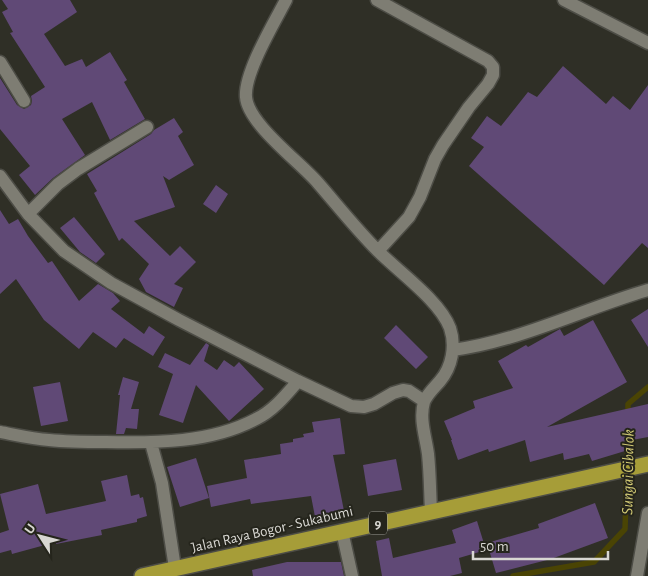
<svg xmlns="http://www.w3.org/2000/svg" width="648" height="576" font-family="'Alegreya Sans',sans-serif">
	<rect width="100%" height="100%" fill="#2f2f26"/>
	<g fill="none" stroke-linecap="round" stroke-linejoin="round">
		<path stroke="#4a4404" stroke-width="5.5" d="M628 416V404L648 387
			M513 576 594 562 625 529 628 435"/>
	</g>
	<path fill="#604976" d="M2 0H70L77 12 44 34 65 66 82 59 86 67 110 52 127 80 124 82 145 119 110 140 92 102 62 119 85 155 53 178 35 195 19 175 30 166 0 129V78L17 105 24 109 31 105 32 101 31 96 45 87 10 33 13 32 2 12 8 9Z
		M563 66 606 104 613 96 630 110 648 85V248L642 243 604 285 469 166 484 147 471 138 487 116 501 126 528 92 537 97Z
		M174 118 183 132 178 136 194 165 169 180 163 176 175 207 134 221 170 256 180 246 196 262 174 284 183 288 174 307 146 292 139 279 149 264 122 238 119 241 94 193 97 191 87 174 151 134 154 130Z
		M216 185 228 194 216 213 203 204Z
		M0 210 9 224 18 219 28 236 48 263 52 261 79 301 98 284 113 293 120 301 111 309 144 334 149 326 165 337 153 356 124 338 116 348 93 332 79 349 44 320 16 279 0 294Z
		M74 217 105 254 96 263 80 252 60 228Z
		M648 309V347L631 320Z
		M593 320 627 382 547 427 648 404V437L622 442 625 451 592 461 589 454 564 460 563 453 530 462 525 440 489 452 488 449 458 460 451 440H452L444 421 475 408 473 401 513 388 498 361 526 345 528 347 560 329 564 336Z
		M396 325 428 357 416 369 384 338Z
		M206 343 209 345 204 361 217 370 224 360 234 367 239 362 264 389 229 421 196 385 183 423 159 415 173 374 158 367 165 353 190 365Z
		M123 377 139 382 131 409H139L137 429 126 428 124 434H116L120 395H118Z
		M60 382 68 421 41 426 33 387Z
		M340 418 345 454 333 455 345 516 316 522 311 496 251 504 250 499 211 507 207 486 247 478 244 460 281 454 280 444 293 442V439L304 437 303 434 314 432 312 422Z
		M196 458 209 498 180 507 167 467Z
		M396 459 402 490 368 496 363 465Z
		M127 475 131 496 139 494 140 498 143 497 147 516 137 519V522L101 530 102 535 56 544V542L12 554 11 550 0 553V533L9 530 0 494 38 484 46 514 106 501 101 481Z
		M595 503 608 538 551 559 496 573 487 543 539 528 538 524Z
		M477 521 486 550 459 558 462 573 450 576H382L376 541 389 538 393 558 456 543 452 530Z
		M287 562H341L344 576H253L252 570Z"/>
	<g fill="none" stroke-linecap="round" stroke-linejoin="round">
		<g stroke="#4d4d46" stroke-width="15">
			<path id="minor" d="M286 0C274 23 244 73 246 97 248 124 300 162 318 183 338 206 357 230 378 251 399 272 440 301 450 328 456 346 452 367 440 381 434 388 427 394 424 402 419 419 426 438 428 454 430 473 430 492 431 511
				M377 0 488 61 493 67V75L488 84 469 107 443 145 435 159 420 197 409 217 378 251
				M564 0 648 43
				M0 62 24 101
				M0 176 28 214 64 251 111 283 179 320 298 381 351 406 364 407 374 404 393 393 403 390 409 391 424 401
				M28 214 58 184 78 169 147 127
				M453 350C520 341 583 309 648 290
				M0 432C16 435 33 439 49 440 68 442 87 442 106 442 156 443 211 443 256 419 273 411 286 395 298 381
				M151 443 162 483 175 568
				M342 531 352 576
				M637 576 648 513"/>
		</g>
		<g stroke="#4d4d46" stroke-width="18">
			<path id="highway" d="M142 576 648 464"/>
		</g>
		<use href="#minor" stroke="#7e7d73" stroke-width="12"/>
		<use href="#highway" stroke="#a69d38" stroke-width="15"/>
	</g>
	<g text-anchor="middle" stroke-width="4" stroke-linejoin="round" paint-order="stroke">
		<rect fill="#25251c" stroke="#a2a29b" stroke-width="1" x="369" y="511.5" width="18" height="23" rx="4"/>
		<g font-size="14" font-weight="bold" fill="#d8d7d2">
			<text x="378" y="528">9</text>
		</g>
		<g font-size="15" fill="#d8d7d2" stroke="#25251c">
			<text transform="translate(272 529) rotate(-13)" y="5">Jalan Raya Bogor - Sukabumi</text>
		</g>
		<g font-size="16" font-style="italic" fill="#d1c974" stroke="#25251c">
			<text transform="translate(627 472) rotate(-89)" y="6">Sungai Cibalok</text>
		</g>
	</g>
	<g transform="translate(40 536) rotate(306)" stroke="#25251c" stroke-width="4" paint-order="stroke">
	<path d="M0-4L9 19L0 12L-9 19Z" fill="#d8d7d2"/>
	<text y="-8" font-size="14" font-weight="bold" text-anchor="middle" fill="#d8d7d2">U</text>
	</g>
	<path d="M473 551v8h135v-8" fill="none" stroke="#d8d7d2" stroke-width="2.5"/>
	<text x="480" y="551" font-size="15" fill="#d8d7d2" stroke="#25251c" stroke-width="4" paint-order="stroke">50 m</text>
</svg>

+++

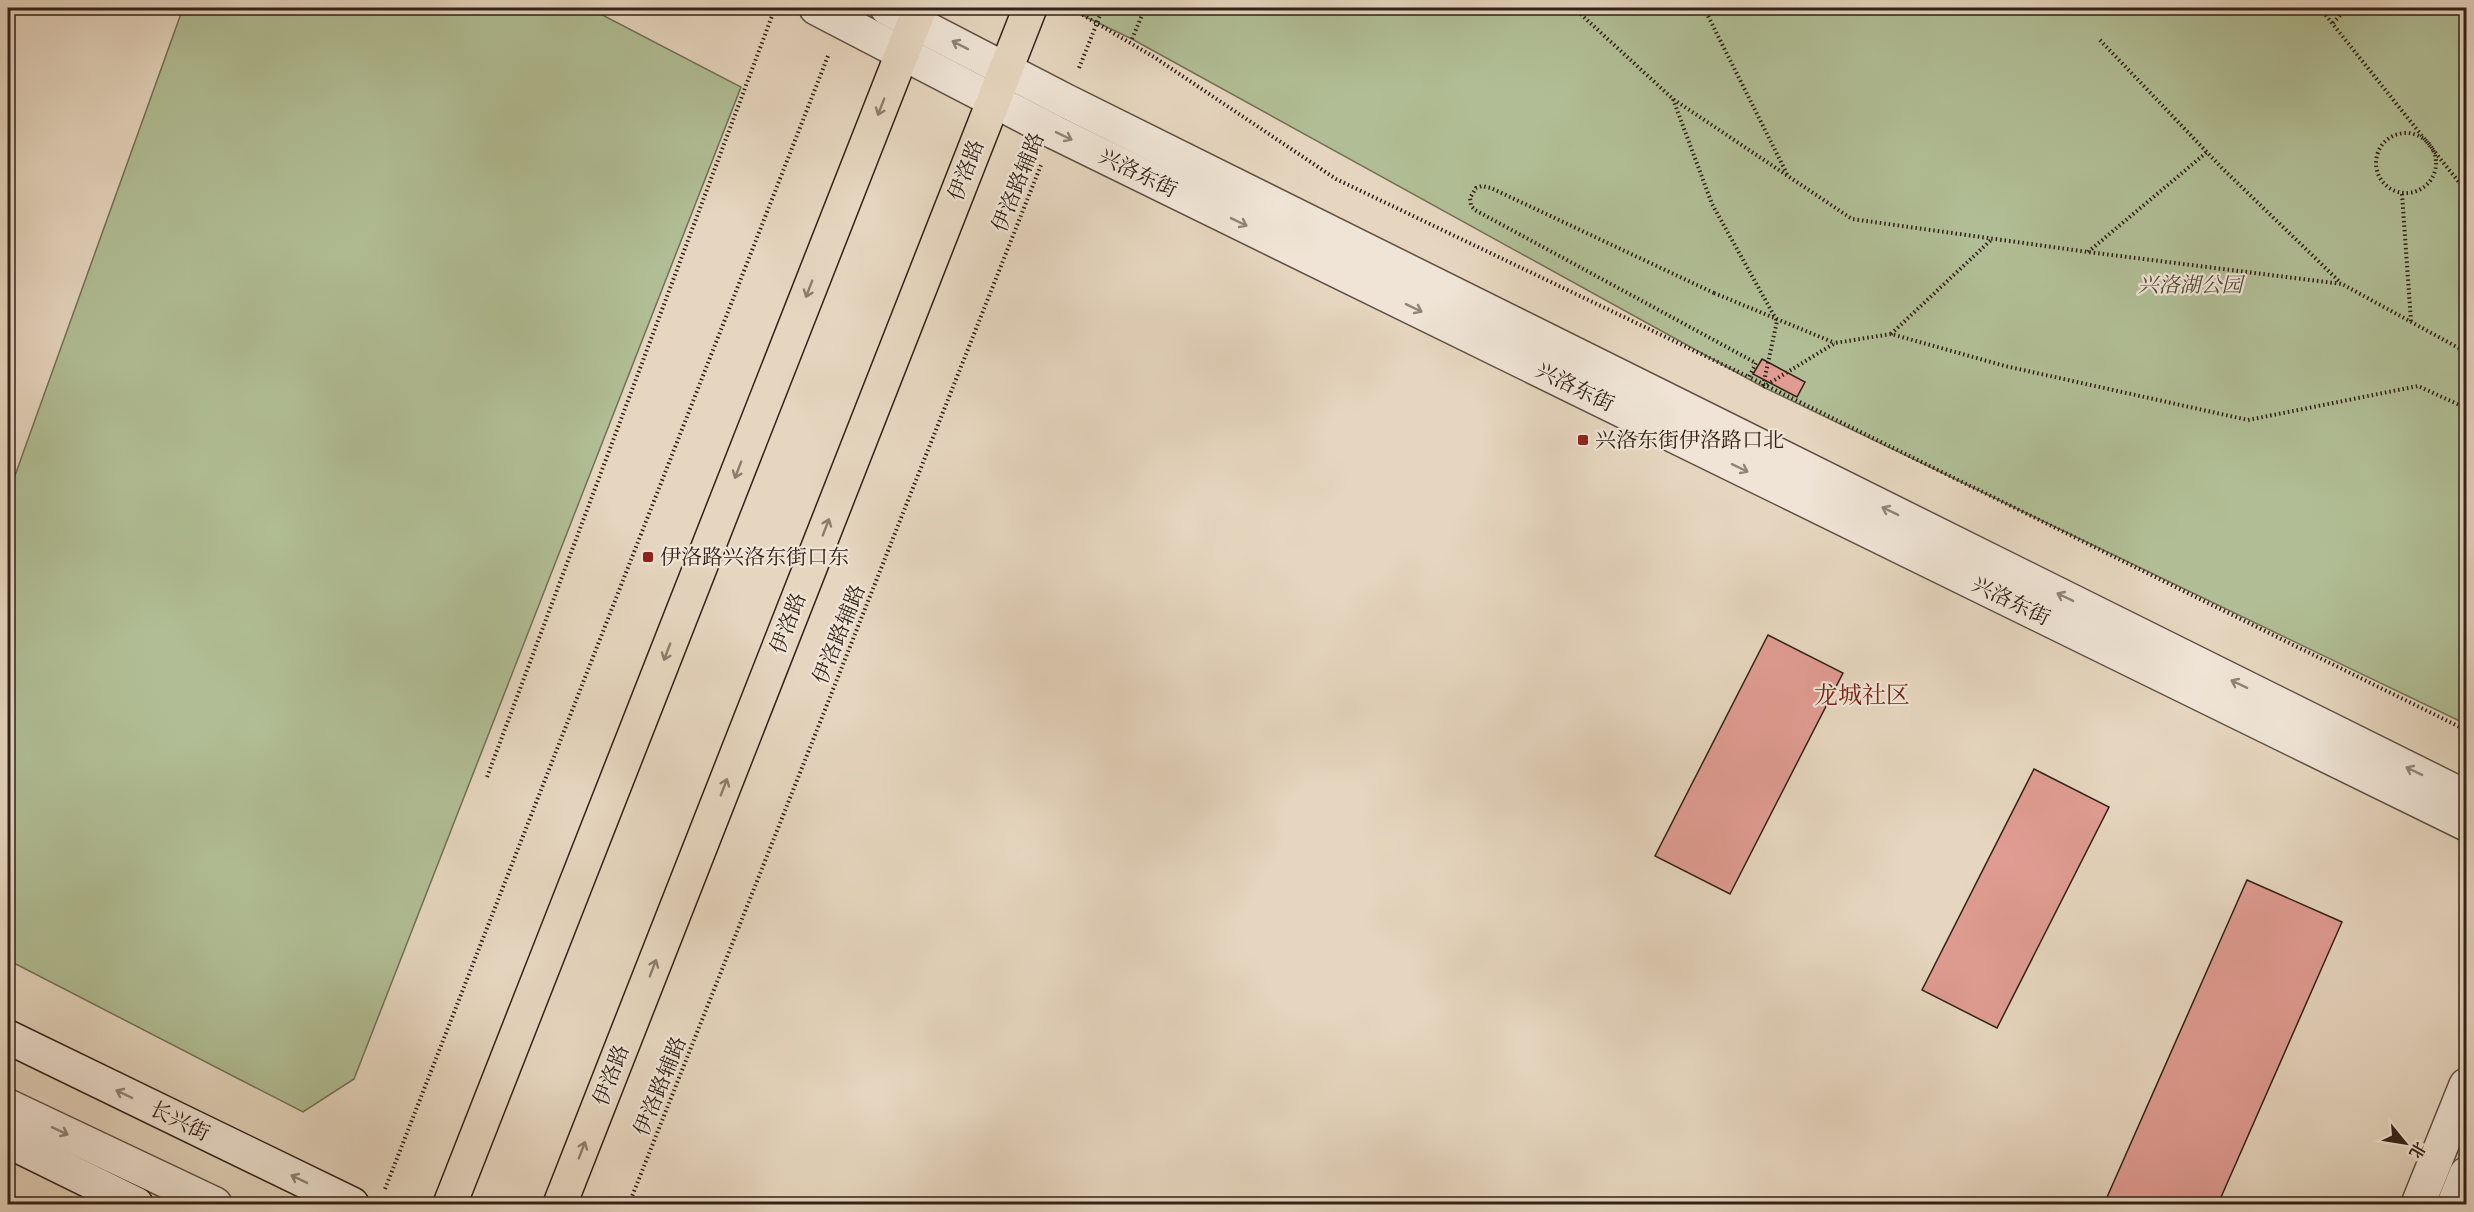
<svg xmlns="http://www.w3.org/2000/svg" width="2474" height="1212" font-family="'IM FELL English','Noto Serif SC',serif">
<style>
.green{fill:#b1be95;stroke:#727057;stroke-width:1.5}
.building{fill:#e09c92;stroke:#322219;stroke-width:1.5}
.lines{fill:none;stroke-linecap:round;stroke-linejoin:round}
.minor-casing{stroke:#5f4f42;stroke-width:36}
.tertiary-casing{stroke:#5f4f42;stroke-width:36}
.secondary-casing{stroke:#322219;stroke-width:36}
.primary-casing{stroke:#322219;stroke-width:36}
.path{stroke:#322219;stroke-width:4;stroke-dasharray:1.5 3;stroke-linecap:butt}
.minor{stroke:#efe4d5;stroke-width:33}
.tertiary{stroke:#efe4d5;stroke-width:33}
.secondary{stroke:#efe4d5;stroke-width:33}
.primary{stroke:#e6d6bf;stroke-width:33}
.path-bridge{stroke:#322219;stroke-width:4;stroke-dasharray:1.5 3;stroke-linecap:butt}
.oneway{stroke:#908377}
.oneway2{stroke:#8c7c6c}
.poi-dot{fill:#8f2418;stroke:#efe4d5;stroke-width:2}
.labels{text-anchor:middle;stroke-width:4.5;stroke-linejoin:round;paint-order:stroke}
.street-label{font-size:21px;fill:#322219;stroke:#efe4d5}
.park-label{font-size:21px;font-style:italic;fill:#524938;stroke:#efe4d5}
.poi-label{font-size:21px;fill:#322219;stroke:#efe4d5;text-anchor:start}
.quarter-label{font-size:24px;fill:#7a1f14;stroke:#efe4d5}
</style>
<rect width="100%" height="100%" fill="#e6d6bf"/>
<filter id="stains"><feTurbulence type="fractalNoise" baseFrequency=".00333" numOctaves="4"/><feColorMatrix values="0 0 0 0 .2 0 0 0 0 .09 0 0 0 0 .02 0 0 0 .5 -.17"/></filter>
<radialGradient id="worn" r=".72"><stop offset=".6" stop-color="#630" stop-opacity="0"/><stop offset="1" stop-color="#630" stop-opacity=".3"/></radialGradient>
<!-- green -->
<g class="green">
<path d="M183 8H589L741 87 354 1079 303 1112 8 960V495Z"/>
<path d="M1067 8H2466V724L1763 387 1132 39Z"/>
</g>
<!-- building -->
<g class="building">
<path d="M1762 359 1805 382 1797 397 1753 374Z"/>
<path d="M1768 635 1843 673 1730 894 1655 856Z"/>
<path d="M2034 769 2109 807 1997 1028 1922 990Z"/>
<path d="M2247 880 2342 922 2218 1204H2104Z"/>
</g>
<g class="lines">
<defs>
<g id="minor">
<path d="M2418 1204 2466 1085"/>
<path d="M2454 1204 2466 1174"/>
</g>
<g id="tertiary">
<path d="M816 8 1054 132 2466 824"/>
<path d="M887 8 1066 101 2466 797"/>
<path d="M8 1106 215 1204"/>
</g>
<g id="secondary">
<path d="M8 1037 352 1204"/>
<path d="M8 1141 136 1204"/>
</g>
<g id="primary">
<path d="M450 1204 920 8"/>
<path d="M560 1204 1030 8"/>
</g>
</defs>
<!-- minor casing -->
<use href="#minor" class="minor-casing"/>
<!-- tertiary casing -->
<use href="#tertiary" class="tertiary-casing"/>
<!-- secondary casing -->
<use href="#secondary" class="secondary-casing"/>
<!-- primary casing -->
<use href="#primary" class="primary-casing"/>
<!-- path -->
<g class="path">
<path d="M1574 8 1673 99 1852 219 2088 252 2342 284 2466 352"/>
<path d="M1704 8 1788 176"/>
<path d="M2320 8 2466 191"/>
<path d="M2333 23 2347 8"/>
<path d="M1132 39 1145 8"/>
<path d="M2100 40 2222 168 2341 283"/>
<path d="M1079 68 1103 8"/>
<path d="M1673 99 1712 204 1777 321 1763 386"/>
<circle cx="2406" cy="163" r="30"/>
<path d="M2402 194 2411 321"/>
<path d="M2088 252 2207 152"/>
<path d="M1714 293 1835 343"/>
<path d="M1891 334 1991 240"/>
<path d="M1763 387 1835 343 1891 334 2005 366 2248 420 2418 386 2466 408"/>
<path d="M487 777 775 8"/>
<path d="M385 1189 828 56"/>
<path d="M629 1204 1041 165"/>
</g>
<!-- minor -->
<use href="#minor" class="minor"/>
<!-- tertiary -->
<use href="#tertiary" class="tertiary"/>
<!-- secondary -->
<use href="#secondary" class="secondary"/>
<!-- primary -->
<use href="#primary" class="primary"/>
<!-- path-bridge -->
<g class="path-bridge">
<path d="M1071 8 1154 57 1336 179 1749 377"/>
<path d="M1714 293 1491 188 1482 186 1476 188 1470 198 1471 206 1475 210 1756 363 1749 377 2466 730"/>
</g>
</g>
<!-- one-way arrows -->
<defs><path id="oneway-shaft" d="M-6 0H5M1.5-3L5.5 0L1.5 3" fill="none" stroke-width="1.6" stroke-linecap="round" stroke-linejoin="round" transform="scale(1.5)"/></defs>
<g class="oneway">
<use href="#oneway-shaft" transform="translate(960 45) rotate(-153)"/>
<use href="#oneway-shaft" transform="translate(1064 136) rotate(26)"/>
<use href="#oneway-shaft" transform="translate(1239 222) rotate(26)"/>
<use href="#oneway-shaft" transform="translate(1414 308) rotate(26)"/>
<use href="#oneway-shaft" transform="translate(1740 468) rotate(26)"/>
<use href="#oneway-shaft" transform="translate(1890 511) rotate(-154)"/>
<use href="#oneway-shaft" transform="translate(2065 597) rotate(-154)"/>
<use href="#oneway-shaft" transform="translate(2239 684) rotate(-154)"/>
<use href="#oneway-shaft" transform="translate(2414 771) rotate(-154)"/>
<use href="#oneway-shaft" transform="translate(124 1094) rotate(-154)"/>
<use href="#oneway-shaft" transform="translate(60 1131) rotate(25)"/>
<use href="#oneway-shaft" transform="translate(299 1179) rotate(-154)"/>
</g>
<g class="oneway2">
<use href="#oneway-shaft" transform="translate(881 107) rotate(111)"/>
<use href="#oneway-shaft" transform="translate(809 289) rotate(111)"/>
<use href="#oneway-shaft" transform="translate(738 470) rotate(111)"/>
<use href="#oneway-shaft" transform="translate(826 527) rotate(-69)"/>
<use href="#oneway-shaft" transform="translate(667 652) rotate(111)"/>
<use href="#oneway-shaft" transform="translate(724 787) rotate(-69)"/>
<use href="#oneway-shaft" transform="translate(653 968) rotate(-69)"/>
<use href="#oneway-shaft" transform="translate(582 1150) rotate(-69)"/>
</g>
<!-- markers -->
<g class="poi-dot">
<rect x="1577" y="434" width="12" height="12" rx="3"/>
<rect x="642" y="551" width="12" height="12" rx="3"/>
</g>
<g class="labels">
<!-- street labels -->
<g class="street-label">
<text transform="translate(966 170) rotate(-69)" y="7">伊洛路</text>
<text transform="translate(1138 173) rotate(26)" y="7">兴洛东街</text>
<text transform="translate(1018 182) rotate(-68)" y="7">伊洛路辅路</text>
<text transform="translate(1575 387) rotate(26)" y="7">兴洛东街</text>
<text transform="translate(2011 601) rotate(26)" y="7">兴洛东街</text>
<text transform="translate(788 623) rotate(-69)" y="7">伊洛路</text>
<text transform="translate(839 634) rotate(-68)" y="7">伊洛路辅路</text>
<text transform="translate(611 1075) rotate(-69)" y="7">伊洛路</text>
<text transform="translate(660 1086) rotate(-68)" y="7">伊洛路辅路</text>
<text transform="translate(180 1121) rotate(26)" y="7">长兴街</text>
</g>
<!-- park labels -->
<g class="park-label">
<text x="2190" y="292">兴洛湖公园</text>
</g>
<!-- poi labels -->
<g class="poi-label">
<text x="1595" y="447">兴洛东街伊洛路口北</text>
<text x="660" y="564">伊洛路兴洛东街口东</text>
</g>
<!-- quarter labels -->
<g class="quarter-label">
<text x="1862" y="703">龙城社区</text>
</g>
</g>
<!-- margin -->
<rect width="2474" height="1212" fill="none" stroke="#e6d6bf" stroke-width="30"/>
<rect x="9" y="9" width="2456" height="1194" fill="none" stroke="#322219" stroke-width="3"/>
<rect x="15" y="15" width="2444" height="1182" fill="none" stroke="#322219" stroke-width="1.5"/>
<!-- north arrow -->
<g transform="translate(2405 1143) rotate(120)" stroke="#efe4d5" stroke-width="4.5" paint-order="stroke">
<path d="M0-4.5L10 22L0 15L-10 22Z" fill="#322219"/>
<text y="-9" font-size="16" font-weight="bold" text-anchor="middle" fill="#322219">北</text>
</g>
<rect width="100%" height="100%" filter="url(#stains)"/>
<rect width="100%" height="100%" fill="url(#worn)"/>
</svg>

+++

Search the records for the word "middle" and return every line that holds it.

Written response:
	<g text-anchor="middle" stroke-width="4" stroke-linejoin="round" paint-order="stroke">
	<text y="-8" font-size="14" font-weight="bold" text-anchor="middle" fill="#d8d7d2">U</text>
.labels{text-anchor:middle;stroke-width:4.5;stroke-linejoin:round;paint-order:stroke}
<text y="-9" font-size="16" font-weight="bold" text-anchor="middle" fill="#322219">北</text>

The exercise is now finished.